- Work order a
Answer these questions about the Jurassic Coast post:
(i) In what month and year did the writer's brother send pictures of his trip to Durdle Door?
(ii) Where did the Weymouth B&B turn out to be located?
(iii) What map did the hostess give the writer at check-in?

- Selected extract
Monday 22 April 2019

Jurassic Coast

My brother sent me pictures of his trip to Durdle Door in December 2013 and since I arrived in UK in March 2014, I was eagerly awaiting an opportunity to visit the place myself. Perhaps because it was so close by or because mountains won over beaches in our minds, we overlooked this destination. When a day off in November 2016 transpired, the Jurassic Coast in Dorset was an easy choice. After seeing this picture, can you blame me?!




The drive to Weymouth was short and comfortable. We went straight to the Weymouth B&B before noon on Saturday morning. The location of the B&B which looked promising on booking.com turned out to be bang on the esplanade with nothing outside but beach views and the centre of the town very close by. 





Our check in was pretty amazing because we did not have any idea about what to do on our three day trip except visit Durdledoor. The hostess (Sue) gave us a map of Weymouth and Portland along with various suggestions about what we could do and literally created an itinerary for us and we were very happy to go along.

- Work order b
Output the listing from its first line through the line containing "button at the" as a Markdown table with the columns Line and Content, one numbered row per line, omitting blank lines.

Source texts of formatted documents
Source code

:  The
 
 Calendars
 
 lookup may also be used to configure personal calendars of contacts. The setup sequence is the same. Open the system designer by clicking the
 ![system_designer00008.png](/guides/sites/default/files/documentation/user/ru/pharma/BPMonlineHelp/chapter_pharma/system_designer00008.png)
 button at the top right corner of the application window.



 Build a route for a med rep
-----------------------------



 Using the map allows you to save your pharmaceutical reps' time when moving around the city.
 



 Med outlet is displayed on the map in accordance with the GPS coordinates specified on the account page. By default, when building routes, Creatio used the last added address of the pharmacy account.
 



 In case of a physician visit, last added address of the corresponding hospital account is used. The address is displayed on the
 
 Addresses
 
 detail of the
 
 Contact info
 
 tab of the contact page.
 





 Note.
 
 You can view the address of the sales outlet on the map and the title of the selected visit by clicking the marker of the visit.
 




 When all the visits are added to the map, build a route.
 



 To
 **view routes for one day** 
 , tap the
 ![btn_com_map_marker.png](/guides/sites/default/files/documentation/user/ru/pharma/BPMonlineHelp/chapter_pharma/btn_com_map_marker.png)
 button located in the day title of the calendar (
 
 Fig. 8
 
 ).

- Exercise response a
(i) December 2013
(ii) Bang on the esplanade, with nothing outside but beach views and the town center very close by
(iii) A map of Weymouth and Portland

- Exercise response b
| Line | Content |
|---|---|
| 1 | Source code |
| 2 | :  The |
| 3 |  Calendars |
| 4 |  lookup may also be used to configure personal calendars of contacts. The setup sequence is the same. Open the system designer by clicking the |
| 5 |  ![system_designer00008.png](/guides/sites/default/files/documentation/user/ru/pharma/BPMonlineHelp/chapter_pharma/system_designer00008.png) |
| 6 |  button at the top right corner of the application window. |